Dès le début, l’enquêteur est, avec majuscule, l’Enquêteur. On ne connaîtra jamais son nom. Et tous les personnages du roman n’existent que par leur fonction, avec d’ailleurs une majuscule, mais sans identité personnelle. Pourquoi ?
C’est une évolution logique par rapport à ce que j’avais écrit avant où, dans des romans comme Les âmes grises, La petite fille de Monsieur Linh, Le rapport de Brodeck, on avait des personnages qui perdaient leurs caractéristiques humaines. Les descriptions se faisaient de plus en plus rares, les fonctions prenaient le pas sur les hommes. Donc, là, c’est allé encore un petit peu plus loin. Et puis, par rapport à ce sujet, il me semblait assez important de mettre l’accent sur l’anonymisation que suppose le monde du travail où l’on n’existe en effet que par les fonctions qu’on remplit. Et dès lors qu’on ne les remplit plus ou qu’on nous les refuse, nous sommes rayés, nous sommes en dehors, remisés dans des boîtes, dans des placards…
Votre roman est à la fois très précis et très flou. Une vision analogue à celle que vous utilisez au cinéma, qui influence l’écriture ? Ou le contraire ?
Les deux se mêlent indépendamment de ma volonté et s’influencent au-delà de ce que je pourrais penser. Je viens de terminer le tournage de mon deuxième film et j’ai parfois, sur le plateau, des réflexes d’homme d’écrit. Je conçois parfois certaines scènes, certains plans plus d’une façon littéraire que cinématographique. Et inversement, lorsque j’écris un livre, je vois que j’emprunte parfois aux techniques du montage, du cadrage ou de la mise au point. J’aime beaucoup la mise au point, la profondeur de champ – ou l’absence de profondeur de champ. C’est magique, l’appareil photo ou la caméra qui vous permet, avec une sorte de molette, de faire le point sur un sujet et de laisser dans le flou les autres. Ça m’intéresse beaucoup.

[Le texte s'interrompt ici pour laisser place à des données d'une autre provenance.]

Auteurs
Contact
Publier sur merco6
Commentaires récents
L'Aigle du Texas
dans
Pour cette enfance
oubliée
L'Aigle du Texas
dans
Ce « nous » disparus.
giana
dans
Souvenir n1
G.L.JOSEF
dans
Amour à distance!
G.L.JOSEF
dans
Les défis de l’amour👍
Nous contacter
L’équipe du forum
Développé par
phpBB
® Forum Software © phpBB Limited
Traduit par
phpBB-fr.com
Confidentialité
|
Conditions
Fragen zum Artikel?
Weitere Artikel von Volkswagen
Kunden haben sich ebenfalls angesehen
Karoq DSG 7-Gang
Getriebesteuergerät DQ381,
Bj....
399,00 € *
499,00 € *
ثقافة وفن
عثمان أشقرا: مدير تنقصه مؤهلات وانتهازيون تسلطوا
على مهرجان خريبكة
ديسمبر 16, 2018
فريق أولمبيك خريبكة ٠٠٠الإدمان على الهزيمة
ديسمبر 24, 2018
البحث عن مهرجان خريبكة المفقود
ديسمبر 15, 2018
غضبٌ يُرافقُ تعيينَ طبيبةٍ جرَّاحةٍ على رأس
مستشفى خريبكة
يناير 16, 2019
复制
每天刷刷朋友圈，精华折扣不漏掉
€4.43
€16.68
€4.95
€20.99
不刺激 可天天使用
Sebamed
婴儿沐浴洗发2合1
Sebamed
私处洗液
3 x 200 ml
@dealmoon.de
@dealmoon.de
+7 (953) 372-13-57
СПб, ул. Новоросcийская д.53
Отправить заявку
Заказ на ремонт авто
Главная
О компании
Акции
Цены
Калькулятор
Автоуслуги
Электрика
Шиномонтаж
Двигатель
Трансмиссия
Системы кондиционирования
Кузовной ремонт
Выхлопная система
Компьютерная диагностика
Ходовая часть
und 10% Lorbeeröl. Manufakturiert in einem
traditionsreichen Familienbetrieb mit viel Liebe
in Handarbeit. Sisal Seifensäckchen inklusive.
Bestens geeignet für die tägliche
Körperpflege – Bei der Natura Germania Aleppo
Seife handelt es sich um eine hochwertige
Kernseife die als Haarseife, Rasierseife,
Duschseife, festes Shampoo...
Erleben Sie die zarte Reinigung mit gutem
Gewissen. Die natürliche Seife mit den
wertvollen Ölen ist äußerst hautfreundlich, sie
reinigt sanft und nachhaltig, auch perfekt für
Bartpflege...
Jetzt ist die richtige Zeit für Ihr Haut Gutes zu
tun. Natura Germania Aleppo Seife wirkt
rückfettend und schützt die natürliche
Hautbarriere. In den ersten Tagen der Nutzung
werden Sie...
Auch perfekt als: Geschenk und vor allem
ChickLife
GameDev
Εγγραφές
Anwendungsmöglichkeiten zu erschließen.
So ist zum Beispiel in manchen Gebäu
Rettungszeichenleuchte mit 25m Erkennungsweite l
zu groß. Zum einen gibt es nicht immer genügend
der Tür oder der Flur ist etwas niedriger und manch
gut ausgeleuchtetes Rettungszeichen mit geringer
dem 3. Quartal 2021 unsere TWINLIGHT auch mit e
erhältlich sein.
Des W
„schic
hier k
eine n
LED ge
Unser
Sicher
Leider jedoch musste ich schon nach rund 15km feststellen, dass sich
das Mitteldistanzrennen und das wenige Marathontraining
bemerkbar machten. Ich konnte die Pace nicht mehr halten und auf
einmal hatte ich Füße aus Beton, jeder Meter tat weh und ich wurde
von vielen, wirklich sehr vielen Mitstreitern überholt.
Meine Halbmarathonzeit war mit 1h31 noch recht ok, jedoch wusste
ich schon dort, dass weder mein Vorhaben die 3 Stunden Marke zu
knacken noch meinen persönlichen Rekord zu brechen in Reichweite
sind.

Une phrase revient, à peu de choses près, deux fois dans le roman. L’épigraphe, extrait de L’enfer, le film de Clouzot, « Ne cherche rien. Oublie », puis, dans les dernières pages, « C’est en ne cherchant pas que tu trouveras ». Y a-t-il une évolution entre les deux ?
Je ne sais pas, en fait. La phrase de Clouzot est prononcée par Reggiani dans ce film qui n’a jamais été réalisé. Clouzot a passé des années de sa vie, avec des moyens considérables, à faire des essais pour ce film sur lequel un documentaire est sorti l’année dernière. Il y a une scène très belle où Reggiani est hanté par une voix off. Le film de Clouzot n’aurait rien eu à voir, il parle de jalousie. Mais l’aspect tentative avortée de ce film, je parle en termes de production, une entreprise cinématographique vouée à la folie et à l’échec, ça m’intéressait beaucoup. Et il y avait le mot « enfer » qui, par rapport à L’enquête, résonnait aussi. Dans la deuxième phrase, il y a une volonté de déboussoler, de tourner les aiguilles dans l’autre sens. Toute quête, normalement, aboutit à une recherche, tout livre aboutit à une réponse, alors que là, ce qui m’intéressait finalement, c’était de poser des questions, de mettre en place un désarroi. D’orienter les gens vers un questionnement humain qui soit métaphysique, ce qui est déboussolant.
L’important, c’est de poser les bonnes questions, davantage que de fournir les réponses ?
L’important, c’est de poser des questions. Je ne sais pas si c’est de poser les bonnes. Inciter les gens à se poser des questions.
Après la fin du montage de votre deuxième film, après la parution de ce roman, savez-vous déjà si vous vous orientez ensuite vers un autre film ou un autre livre ?
En réalité, j’essaie de faire les deux en même temps. Là, il y a un désir de film et un désir de livre, donc on va essayer d’agencer au mieux ces deux désirs-là pour qu’ils progressent à leur rythme.
Parallèlement ?
Oui. J’aime bien entrelacer les exercices et, dans la même journée, consacrer du temps à un film puis à un livre.